Katmandu: Nepal’s rapper-turned-politician Balendra Shah will go into a head-to-head election battle with the veteran prime minister he helped unseat, as he champions youth demands that toppled last year’s government.
The 35-year-old resigned last week as mayor of Katmandu to contest general elections, announcing Tuesday that he will directly challenge ousted prime minister KP Sharma Oli by running in the same constituency.
Nepal will hold general elections on March 5, the first since mass anti-corruption protests in September 2025 overthrew Oli, a 73-year-old Marxist leader and four-term prime minister.
“Contesting against a major figure... signals that I am not taking the easy way out,” Shah told AFP, ahead of his formal confirmation of candidacy.
“It demonstrates that, despite the problems or betrayals that have affected the country, we are moving toward addressing them,” he added.
Better known as Balen, the former mayor arrived for the interview at a Katmandu hotel dressed in black and wearing a traditional Nepali hat or “topi,” though he was without his trademark dark square sunglasses.
His hip-hop songs tackling corruption and inequality have drawn millions of views.
A civil engineer and rapper before joining politics, Shah stunned the political establishment in 2022 when he became the first independent candidate to be elected as Katmandu mayor.
He built a reputation as a sharp-tongued reformer, launching campaigns targeting tax evasion, traffic congestion, education and city waste.
Shah’s approach, however, drew criticism for heavy-handed enforcement and for communicating directly with his millions of social media followers rather than engaging with journalists.
“We made many processes that operated through informal arrangements transparent, through open procurement,” he said.

- ‘Ripple effect’ -

In December, Shah joined the centrist Rastriya Swatantra Party (RSP), led by television host Rabi Lamichhane, 50.
RSP, which became parliament’s fourth-largest force in the last elections in 2022, challenged parties that had dominated Nepal since the end of its civil war in 2006.
If the RSP secures a parliamentary majority, Shah would become prime minister.
“We share the same ideology,” Shah said, describing a vision of “a liberal economic system with social justice,” including free education and health care for the poor.
Rather than contesting from his Katmandu base, Shah will challenge Oli in his stronghold of Jhapa-5, a largely rural district 300 kilometers (185 miles) southeast of Katmandu.
“This should not be perceived as an egoistic decision,” Shah said. “The ripple effect would simply be greater if I contest from Jhapa.”
The September 8-9 demonstrations were initially triggered by anger over a brief government ban on major social media platforms, with protesters gathered under a loose “Gen Z” banner.
But deeper grievances — economic stagnation and entrenched corruption — fueled the unrest in the country of 30 million, in which at least 77 people were killed.

- ‘Grow our economy’ -

Shah backed the protests while urging restraint, emerging as a central figure in the movement.
“Gen Z’s number one demand is good governance, because there is a high level of corruption in the country,” he said, adding that his party had drawn on protesters for support.
“The Gen Z protest has opened a door — 40 percent of our central committee members and proportional representatives are new faces who emerged from the September protest,” he said.
Young Nepalis are looking for leaders promising economic reform.
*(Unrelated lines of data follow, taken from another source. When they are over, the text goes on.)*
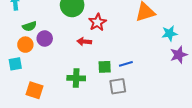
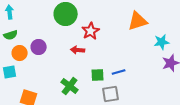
green semicircle: (29, 26) -> (11, 35), moved
green cross: (76, 78) -> (70, 86), turned 36

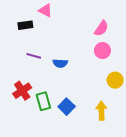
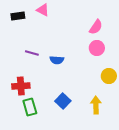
black rectangle: (25, 25) -> (18, 16), moved
red cross: (22, 91) -> (21, 86), turned 30
green rectangle: (43, 101) -> (30, 107), moved

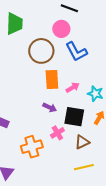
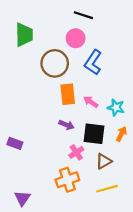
blue L-shape: (76, 52) -> (93, 62), turned 65
pink arrow: (73, 87) -> (91, 102), turned -112
orange cross: (32, 147) -> (67, 180), moved

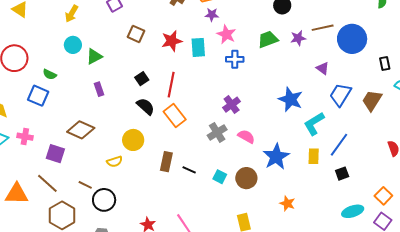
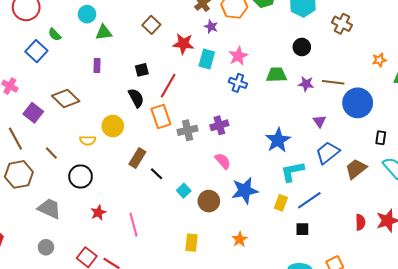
purple star: (212, 15) -> (211, 27), moved
gray cross: (217, 132) -> (188, 130), moved
black circle: (104, 200) -> (81, 176), moved

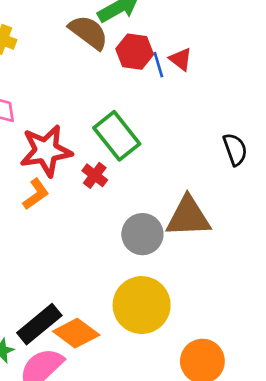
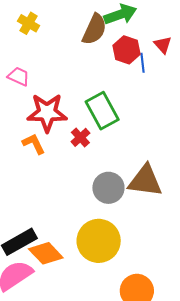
brown semicircle: (88, 32) -> (94, 29), turned 68
red triangle: (181, 59) -> (163, 45), moved
orange L-shape: (36, 194) -> (34, 144), turned -90

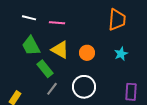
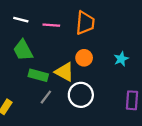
orange trapezoid: (117, 20) -> (85, 23), moved
yellow triangle: (60, 50) -> (64, 72), moved
green rectangle: (45, 69) -> (38, 75), turned -36

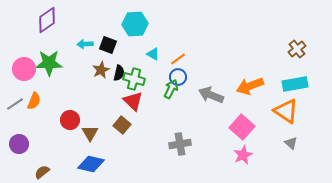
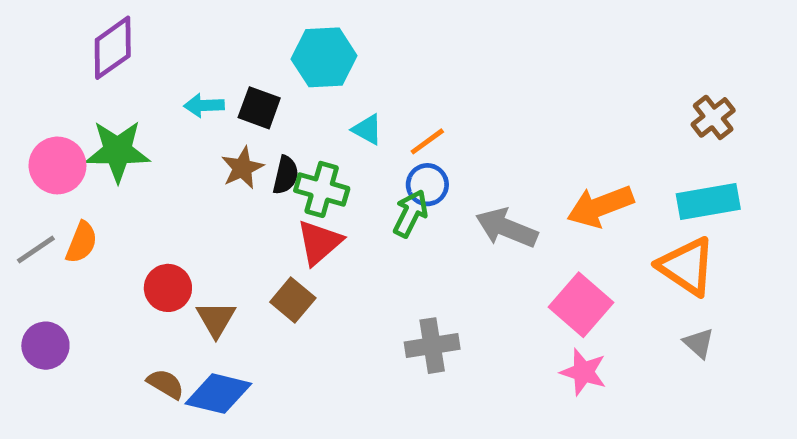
red triangle: (133, 101) -> (319, 242), turned 35
pink star: (243, 155) -> (583, 372), turned -30
brown semicircle: (42, 172) -> (166, 384), moved, turned 70

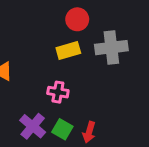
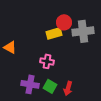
red circle: (77, 19) -> (64, 22), moved
purple cross: (33, 126) -> (30, 84), turned -30

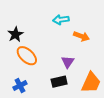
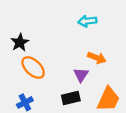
cyan arrow: (61, 20) -> (87, 21), moved
orange arrow: (81, 36) -> (97, 58), moved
The World Bank estimates 82 percent of Nepal’s workforce is in informal employment, with GDP per capita at $1,447 in 2024.
“We need to grow our economy,” Shah said, citing tourism, trade and skilled jobs as ways to stem the mass outflow of workers.
Landlocked Nepal, wedged between regional giants India and China, faces geopolitical pressures, but Shah sees an opportunity to make Nepal a trade hub.
“My approach is to maintain a natural relationship with both neighboring nations,” he said.
And while focused on politics, he said that music remains central to his identity.
“Music is a medium to express oneself,” he said. “I will continue it, even if I am elected as prime minister.”